What to do
Images excluded, return every record exactly as it reads.

Available data
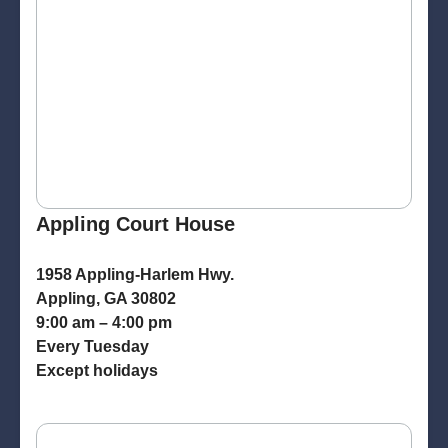
Appling Court House
1958 Appling-Harlem Hwy.
Appling, GA 30802
9:00 am – 4:00 pm
Every Tuesday
Except holidays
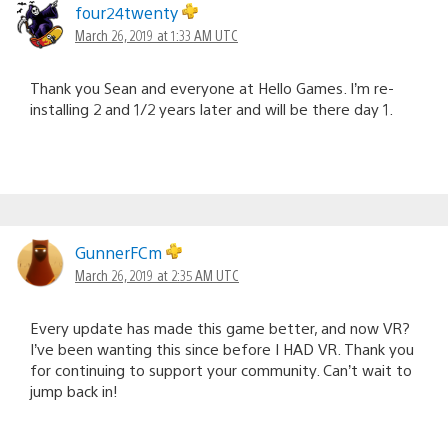
four24twenty
March 26, 2019 at 1:33 AM UTC
Thank you Sean and everyone at Hello Games. I’m re-
installing 2 and 1/2 years later and will be there day 1.
GunnerFCm
March 26, 2019 at 2:35 AM UTC
Every update has made this game better, and now VR?
I’ve been wanting this since before I HAD VR. Thank you
for continuing to support your community. Can’t wait to
jump back in!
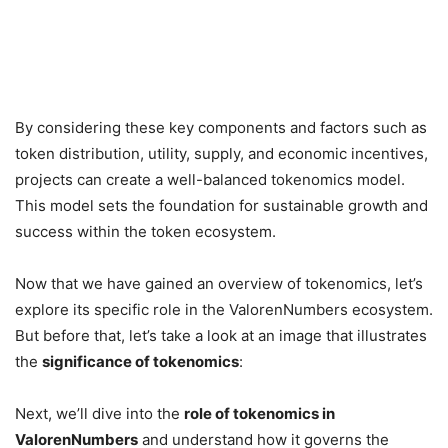
By considering these key components and factors such as
token distribution, utility, supply, and economic incentives,
projects can create a well-balanced tokenomics model.
This model sets the foundation for sustainable growth and
success within the token ecosystem.
Now that we have gained an overview of tokenomics, let’s
explore its specific role in the ValorenNumbers ecosystem.
But before that, let’s take a look at an image that illustrates
the
significance of tokenomics
:
Next, we’ll dive into the
role of tokenomics in
ValorenNumbers
and understand how it governs the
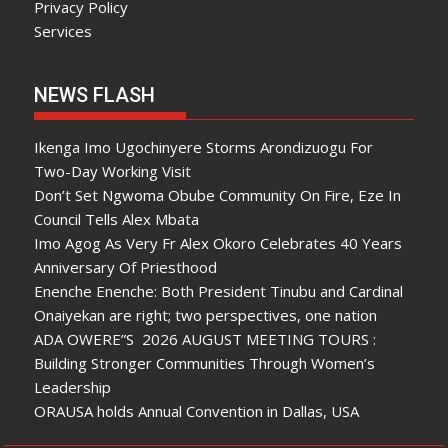
Privacy Policy
Services
NEWS FLASH
Ikenga Imo Ugochinyere Storms Arondizuogu For
Two-Day Working Visit
Don’t Set Ngwoma Obube Community On Fire, Eze In
Council Tells Alex Mbata
Imo Agog As Very Fr Alex Okoro Celebrates 40 Years
Anniversary Of Priesthood
Enenche Enenche: Both President Tinubu and Cardinal
Onaiyekan are right; two perspectives, one nation
ADA OWERE”S 2026 AUGUST MEETING TOURS :
Building Stronger Communities Through Women’s
Leadership
ORAUSA holds Annual Convention in Dallas, USA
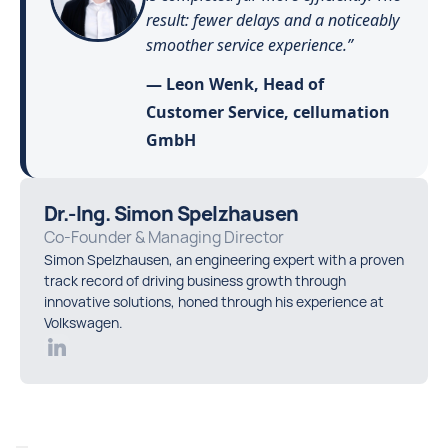
result: fewer delays and a noticeably
smoother service experience.”
— Leon Wenk, Head of
Customer Service, cellumation
GmbH
Dr.-Ing. Simon Spelzhausen
Co-Founder & Managing Director
Simon Spelzhausen, an engineering expert with a proven
track record of driving business growth through
innovative solutions, honed through his experience at
Volkswagen.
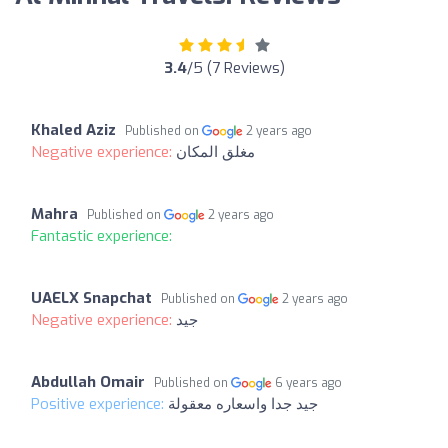
3.4
/5 (7 Reviews)
Khaled Aziz
Published on
2 years ago
Negative experience:
مغلق المكان
Mahra
Published on
2 years ago
Fantastic experience:
UAELX Snapchat
Published on
2 years ago
Negative experience:
جيد
Abdullah Omair
Published on
6 years ago
Positive experience:
جيد جدا واسعاره معقولة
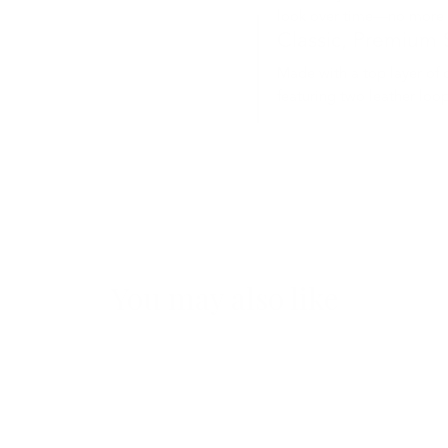
look over time—no more 
Classic, Premium 
Made with a top layer of 
featuring two leather loop
You may also like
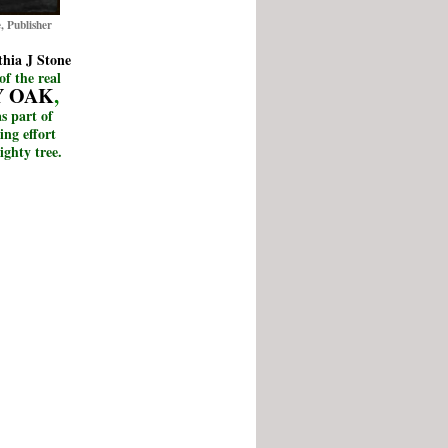
, Publisher
hia J Stone
of the real
Y OAK
,
s part of
ing effort
ighty tree.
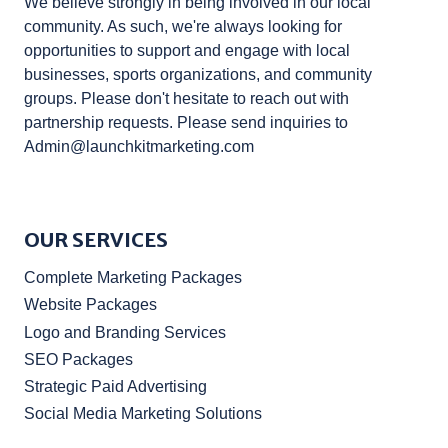
We believe strongly in being involved in our local
community. As such, we're always looking for
opportunities to support and engage with local
businesses, sports organizations, and community
groups. Please don't hesitate to reach out with
partnership requests. Please send inquiries to
Admin@launchkitmarketing.com
OUR SERVICES
Complete Marketing Packages
Website Packages
Logo and Branding Services
SEO Packages
Strategic Paid Advertising
Social Media Marketing Solutions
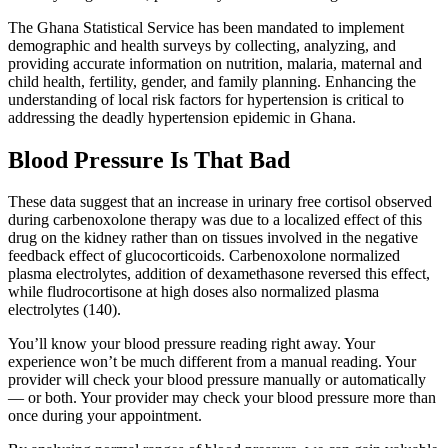
The Ghana Statistical Service has been mandated to implement
demographic and health surveys by collecting, analyzing, and
providing accurate information on nutrition, malaria, maternal and
child health, fertility, gender, and family planning. Enhancing the
understanding of local risk factors for hypertension is critical to
addressing the deadly hypertension epidemic in Ghana.
Blood Pressure Is That Bad
These data suggest that an increase in urinary free cortisol observed
during carbenoxolone therapy was due to a localized effect of this
drug on the kidney rather than on tissues involved in the negative
feedback effect of glucocorticoids. Carbenoxolone normalized
plasma electrolytes, addition of dexamethasone reversed this effect,
while fludrocortisone at high doses also normalized plasma
electrolytes (140).
You’ll know your blood pressure reading right away. Your
experience won’t be much different from a manual reading. Your
provider will check your blood pressure manually or automatically
— or both. Your provider may check your blood pressure more than
once during your appointment.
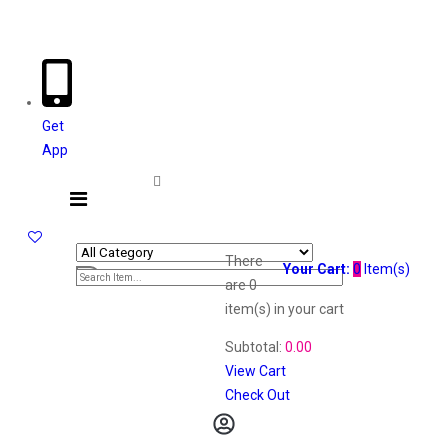
Welcome The Vaana Beauty
Get
App
There
Your Cart:
0
Item(s)
are
0
item(s)
in your cart
Subtotal:
0.00
View Cart
Check Out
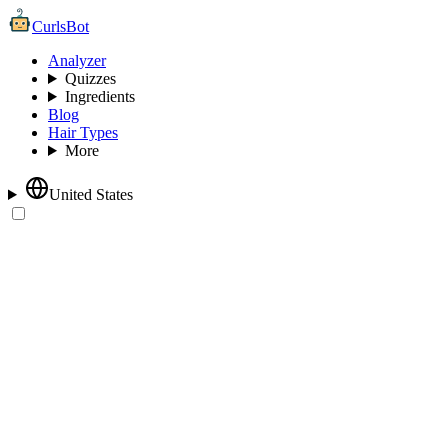
CurlsBot
Analyzer
Quizzes
Ingredients
Blog
Hair Types
More
United States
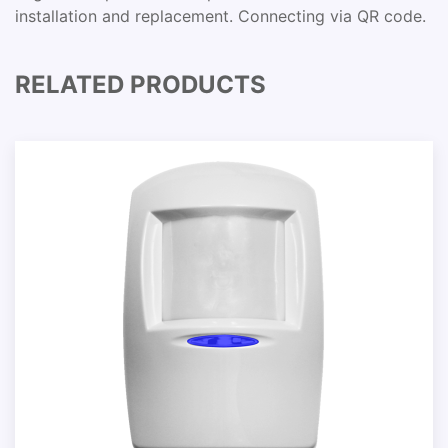
installation and replacement. Connecting via QR code.
RELATED PRODUCTS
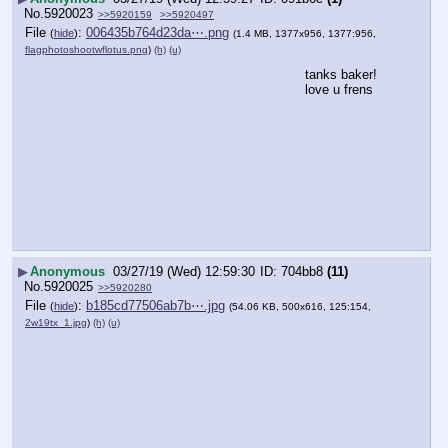
No.
5920023
>>5920159
>>5920497
File
:
006435b764d23da⋯.png
(
hide
)
(1.4 MB, 1377x956, 1377:956,
flagphotoshootwflotus.png
)
(h)
(u)
tanks baker! 
love u frens
▶
Anonymous
03/27/19 (Wed) 12:59:30
704bb8
(11)
No.
5920025
>>5920280
File
:
b185cd77506ab7b⋯.jpg
(
hide
)
(54.06 KB, 500x616, 125:154,
2w19tx_1.jpg
)
(h)
(u)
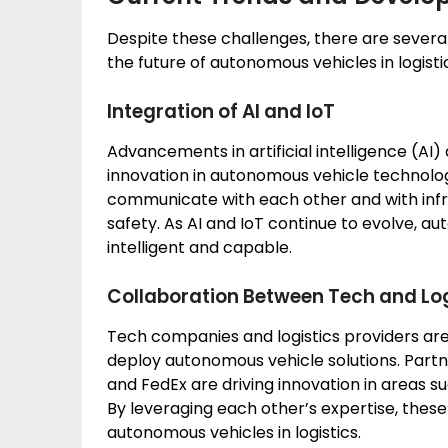
Despite these challenges, there are sever
the future of autonomous vehicles in logisti
Integration of AI and IoT
Advancements in artificial intelligence (AI) 
innovation in autonomous vehicle technolog
communicate with each other and with infra
safety. As AI and IoT continue to evolve, 
intelligent and capable.
Collaboration Between Tech and Lo
Tech companies and logistics providers are
deploy autonomous vehicle solutions. Part
and FedEx are driving innovation in areas 
By leveraging each other’s expertise, thes
autonomous vehicles in logistics.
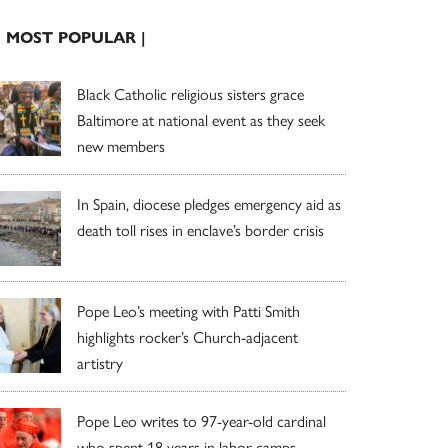
| MOST POPULAR |
Black Catholic religious sisters grace
Baltimore at national event as they seek
new members
In Spain, diocese pledges emergency aid as
death toll rises in enclave’s border crisis
Pope Leo’s meeting with Patti Smith
highlights rocker’s Church-adjacent
artistry
Pope Leo writes to 97-year-old cardinal
who spent 18 years in labor camps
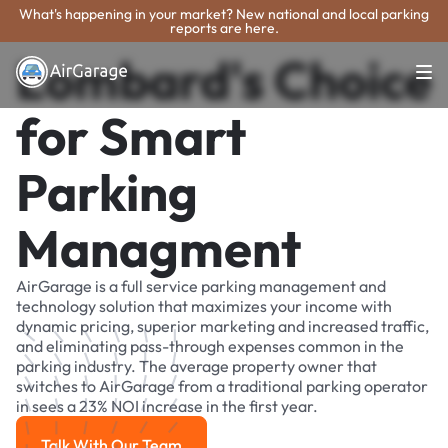
What's happening in your market? New national and local parking
reports are here.
Lombard's Choice
for Smart
Parking
Managment
AirGarage is a full service parking management and
technology solution that maximizes your income with
dynamic pricing, superior marketing and increased traffic,
and eliminating pass-through expenses common in the
parking industry. The average property owner that
switches to AirGarage from a traditional parking operator
in sees a 23% NOI increase in the first year.
Talk With Our Team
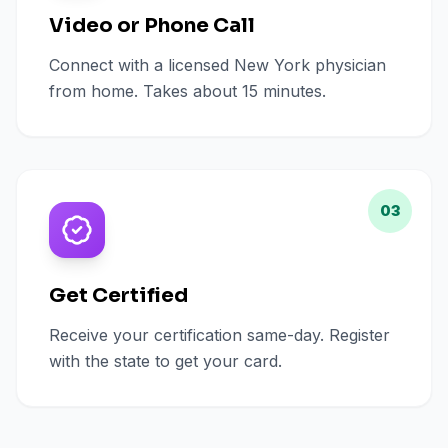
Video or Phone Call
Connect with a licensed New York physician
from home. Takes about 15 minutes.
03
Get Certified
Receive your certification same-day. Register
with the state to get your card.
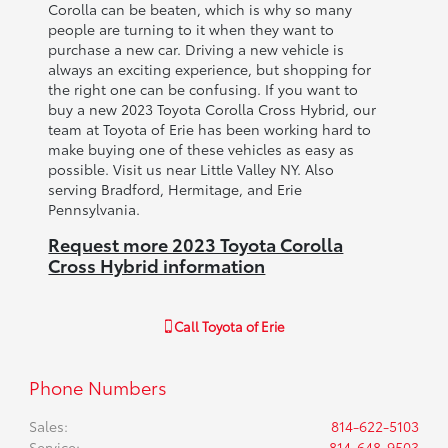
Corolla can be beaten, which is why so many
people are turning to it when they want to
purchase a new car. Driving a new vehicle is
always an exciting experience, but shopping for
the right one can be confusing. If you want to
buy a new 2023 Toyota Corolla Cross Hybrid, our
team at Toyota of Erie has been working hard to
make buying one of these vehicles as easy as
possible. Visit us near Little Valley NY. Also
serving Bradford, Hermitage, and Erie
Pennsylvania.
Request more 2023 Toyota Corolla
Cross Hybrid information
Call
Toyota of Erie
Phone Numbers
Sales
:
814-622-5103
Service
:
814-648-9503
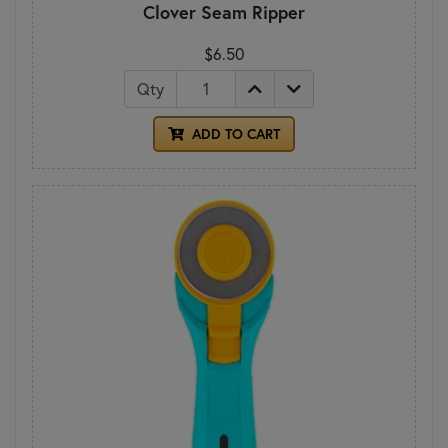
Clover Seam Ripper
$6.50
Qty
ADD TO CART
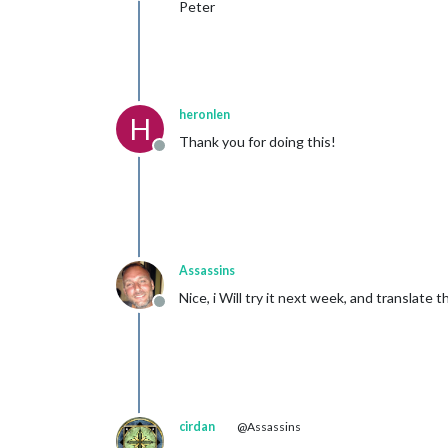
Peter
heronlen
H
Thank you for doing this!
Offline
Assassins
Nice, i Will try it next week, and translate 
Offline
cirdan
@Assassins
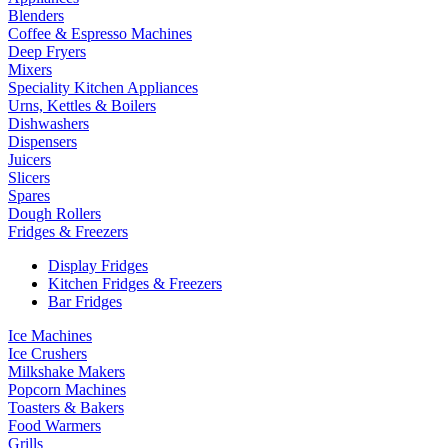
Blenders
Coffee & Espresso Machines
Deep Fryers
Mixers
Speciality Kitchen Appliances
Urns, Kettles & Boilers
Dishwashers
Dispensers
Juicers
Slicers
Spares
Dough Rollers
Fridges & Freezers
Display Fridges
Kitchen Fridges & Freezers
Bar Fridges
Ice Machines
Ice Crushers
Milkshake Makers
Popcorn Machines
Toasters & Bakers
Food Warmers
Grills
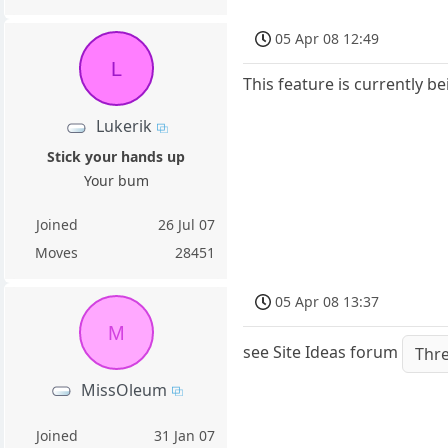
05 Apr 08 12:49
L
This feature is currently b
Lukerik
Stick your hands up
Your bum
Joined
26 Jul 07
Moves
28451
05 Apr 08 13:37
M
see Site Ideas forum
Thr
MissOleum
Joined
31 Jan 07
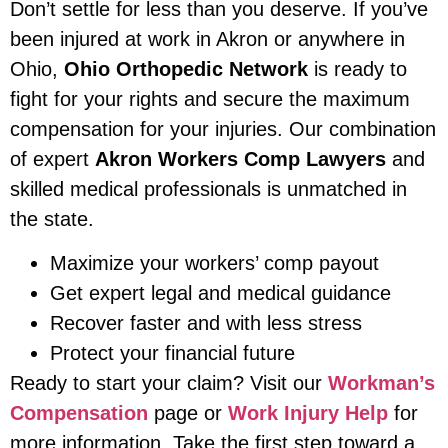
Don’t settle for less than you deserve. If you’ve
been injured at work in Akron or anywhere in
Ohio,
Ohio Orthopedic Network
is ready to
fight for your rights and secure the maximum
compensation for your injuries. Our combination
of expert
Akron Workers Comp Lawyers
and
skilled medical professionals is unmatched in
the state.
Maximize your workers’ comp payout
Get expert legal and medical guidance
Recover faster and with less stress
Protect your financial future
Ready to start your claim? Visit our
Workman’s
Compensation
page or
Work Injury Help
for
more information. Take the first step toward a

Answer space
Appling Court House
1958 Appling-Harlem Hwy.
Appling, GA 30802
9:00 am – 4:00 pm
Every Tuesday
Except holidays
four24twenty
March 26, 2019 at 1:33 AM UTC
Thank you Sean and everyone at Hello Games. I’m re-
installing 2 and 1/2 years later and will be there day 1.
GunnerFCm
March 26, 2019 at 2:35 AM UTC
Every update has made this game better, and now VR?
I’ve been wanting this since before I HAD VR. Thank you
for continuing to support your community. Can’t wait to
jump back in!
By considering these key components and factors such as
token distribution, utility, supply, and economic incentives,
projects can create a well-balanced tokenomics model.
This model sets the foundation for sustainable growth and
success within the token ecosystem.
Now that we have gained an overview of tokenomics, let’s
explore its specific role in the ValorenNumbers ecosystem.
But before that, let’s take a look at an image that illustrates
the
significance of tokenomics
:
Next, we’ll dive into the
role of tokenomics in
ValorenNumbers
and understand how it governs the
Privacy Policy
Services
NEWS FLASH
Ikenga Imo Ugochinyere Storms Arondizuogu For
Two-Day Working Visit
Don’t Set Ngwoma Obube Community On Fire, Eze In
Council Tells Alex Mbata
Imo Agog As Very Fr Alex Okoro Celebrates 40 Years
Anniversary Of Priesthood
Enenche Enenche: Both President Tinubu and Cardinal
Onaiyekan are right; two perspectives, one nation
ADA OWERE”S 2026 AUGUST MEETING TOURS :
Building Stronger Communities Through Women’s
Leadership
ORAUSA holds Annual Convention in Dallas, USA
result: fewer delays and a noticeably
smoother service experience.”
— Leon Wenk, Head of
Customer Service, cellumation
GmbH
Dr.-Ing. Simon Spelzhausen
Co-Founder & Managing Director
Simon Spelzhausen, an engineering expert with a proven
track record of driving business growth through
innovative solutions, honed through his experience at
Volkswagen.
3.4
/5 (7 Reviews)
Khaled Aziz
Published on
2 years ago
Negative experience:
مغلق المكان
Mahra
Published on
2 years ago
Fantastic experience:
UAELX Snapchat
Published on
2 years ago
Negative experience:
جيد
Abdullah Omair
Published on
6 years ago
Positive experience:
جيد جدا واسعاره معقولة
look over time—no more 
Classic, Premium 
Made with a top layer of 
featuring two leather loop
You may also like
, Publisher
hia J Stone
of the real
Y OAK
,
s part of
ing effort
ighty tree.
We believe strongly in being involved in our local
community. As such, we're always looking for
opportunities to support and engage with local
businesses, sports organizations, and community
groups. Please don't hesitate to reach out with
partnership requests. Please send inquiries to
Admin@launchkitmarketing.com
OUR SERVICES
Complete Marketing Packages
Website Packages
Logo and Branding Services
SEO Packages
Strategic Paid Advertising
Social Media Marketing Solutions
The Ghana Statistical Service has been mandated to implement
demographic and health surveys by collecting, analyzing, and
providing accurate information on nutrition, malaria, maternal and
child health, fertility, gender, and family planning. Enhancing the
understanding of local risk factors for hypertension is critical to
addressing the deadly hypertension epidemic in Ghana.
Blood Pressure Is That Bad
These data suggest that an increase in urinary free cortisol observed
during carbenoxolone therapy was due to a localized effect of this
drug on the kidney rather than on tissues involved in the negative
feedback effect of glucocorticoids. Carbenoxolone normalized
plasma electrolytes, addition of dexamethasone reversed this effect,
while fludrocortisone at high doses also normalized plasma
electrolytes (140).
You’ll know your blood pressure reading right away. Your
experience won’t be much different from a manual reading. Your
provider will check your blood pressure manually or automatically
— or both. Your provider may check your blood pressure more than
once during your appointment.
Welcome The Vaana Beauty
Get
App
There
Your Cart:
0
Item(s)
are
0
item(s)
in your cart
Subtotal:
0.00
View Cart
Check Out
CurlsBot
Analyzer
Quizzes
Ingredients
Blog
Hair Types
More
United States
installation and replacement. Connecting via QR code.
RELATED PRODUCTS
No.
5920023
>>5920159
>>5920497
File
:
006435b764d23da⋯.png
(
hide
)
(1.4 MB, 1377x956, 1377:956,
flagphotoshootwflotus.png
)
(h)
(u)
tanks baker! 
love u frens
▶
Anonymous
03/27/19 (Wed) 12:59:30
704bb8
(11)
No.
5920025
>>5920280
File
:
b185cd77506ab7b⋯.jpg
(
hide
)
(54.06 KB, 500x616, 125:154,
2w19tx_1.jpg
)
(h)
(u)
Despite these challenges, there are sever
the future of autonomous vehicles in logisti
Integration of AI and IoT
Advancements in artificial intelligence (AI) 
innovation in autonomous vehicle technolog
communicate with each other and with infra
safety. As AI and IoT continue to evolve, 
intelligent and capable.
Collaboration Between Tech and Lo
Tech companies and logistics providers are
deploy autonomous vehicle solutions. Part
and FedEx are driving innovation in areas 
By leveraging each other’s expertise, thes
autonomous vehicles in logistics.
| MOST POPULAR |
Black Catholic religious sisters grace
Baltimore at national event as they seek
new members
In Spain, diocese pledges emergency aid as
death toll rises in enclave’s border crisis
Pope Leo’s meeting with Patti Smith
highlights rocker’s Church-adjacent
artistry
Pope Leo writes to 97-year-old cardinal
who spent 18 years in labor camps
What's happening in your market? New national and local parking
reports are here.
Lombard's Choice
for Smart
Parking
Managment
AirGarage is a full service parking management and
technology solution that maximizes your income with
dynamic pricing, superior marketing and increased traffic,
and eliminating pass-through expenses common in the
parking industry. The average property owner that
switches to AirGarage from a traditional parking operator
in sees a 23% NOI increase in the first year.
Talk With Our Team
Video or Phone Call
Connect with a licensed New York physician
from home. Takes about 15 minutes.
03
Get Certified
Receive your certification same-day. Register
with the state to get your card.
Corolla can be beaten, which is why so many
people are turning to it when they want to
purchase a new car. Driving a new vehicle is
always an exciting experience, but shopping for
the right one can be confusing. If you want to
buy a new 2023 Toyota Corolla Cross Hybrid, our
team at Toyota of Erie has been working hard to
make buying one of these vehicles as easy as
possible. Visit us near Little Valley NY. Also
serving Bradford, Hermitage, and Erie
Pennsylvania.
Request more 2023 Toyota Corolla
Cross Hybrid information
Call
Toyota of Erie
Phone Numbers
Sales
:
814-622-5103
Service
:
814-648-9503
Clover Seam Ripper
$6.50
Qty
ADD TO CART
Peter
heronlen
H
Thank you for doing this!
Offline
Assassins
Nice, i Will try it next week, and translate 
Offline
cirdan
@Assassins
Blenders
Coffee & Espresso Machines
Deep Fryers
Mixers
Speciality Kitchen Appliances
Urns, Kettles & Boilers
Dishwashers
Dispensers
Juicers
Slicers
Spares
Dough Rollers
Fridges & Freezers
Display Fridges
Kitchen Fridges & Freezers
Bar Fridges
Ice Machines
Ice Crushers
Milkshake Makers
Popcorn Machines
Toasters & Bakers
Food Warmers
Grills
05 Apr 08 12:49
L
This feature is currently b
Lukerik
Stick your hands up
Your bum
Joined
26 Jul 07
Moves
28451
05 Apr 08 13:37
M
see Site Ideas forum
Thr
MissOleum
Joined
31 Jan 07
Don’t settle for less than you deserve. If you’ve
been injured at work in Akron or anywhere in
Ohio,
Ohio Orthopedic Network
is ready to
fight for your rights and secure the maximum
compensation for your injuries. Our combination
of expert
Akron Workers Comp Lawyers
and
skilled medical professionals is unmatched in
the state.
Maximize your workers’ comp payout
Get expert legal and medical guidance
Recover faster and with less stress
Protect your financial future
Ready to start your claim? Visit our
Workman’s
Compensation
page or
Work Injury Help
for
more information. Take the first step toward a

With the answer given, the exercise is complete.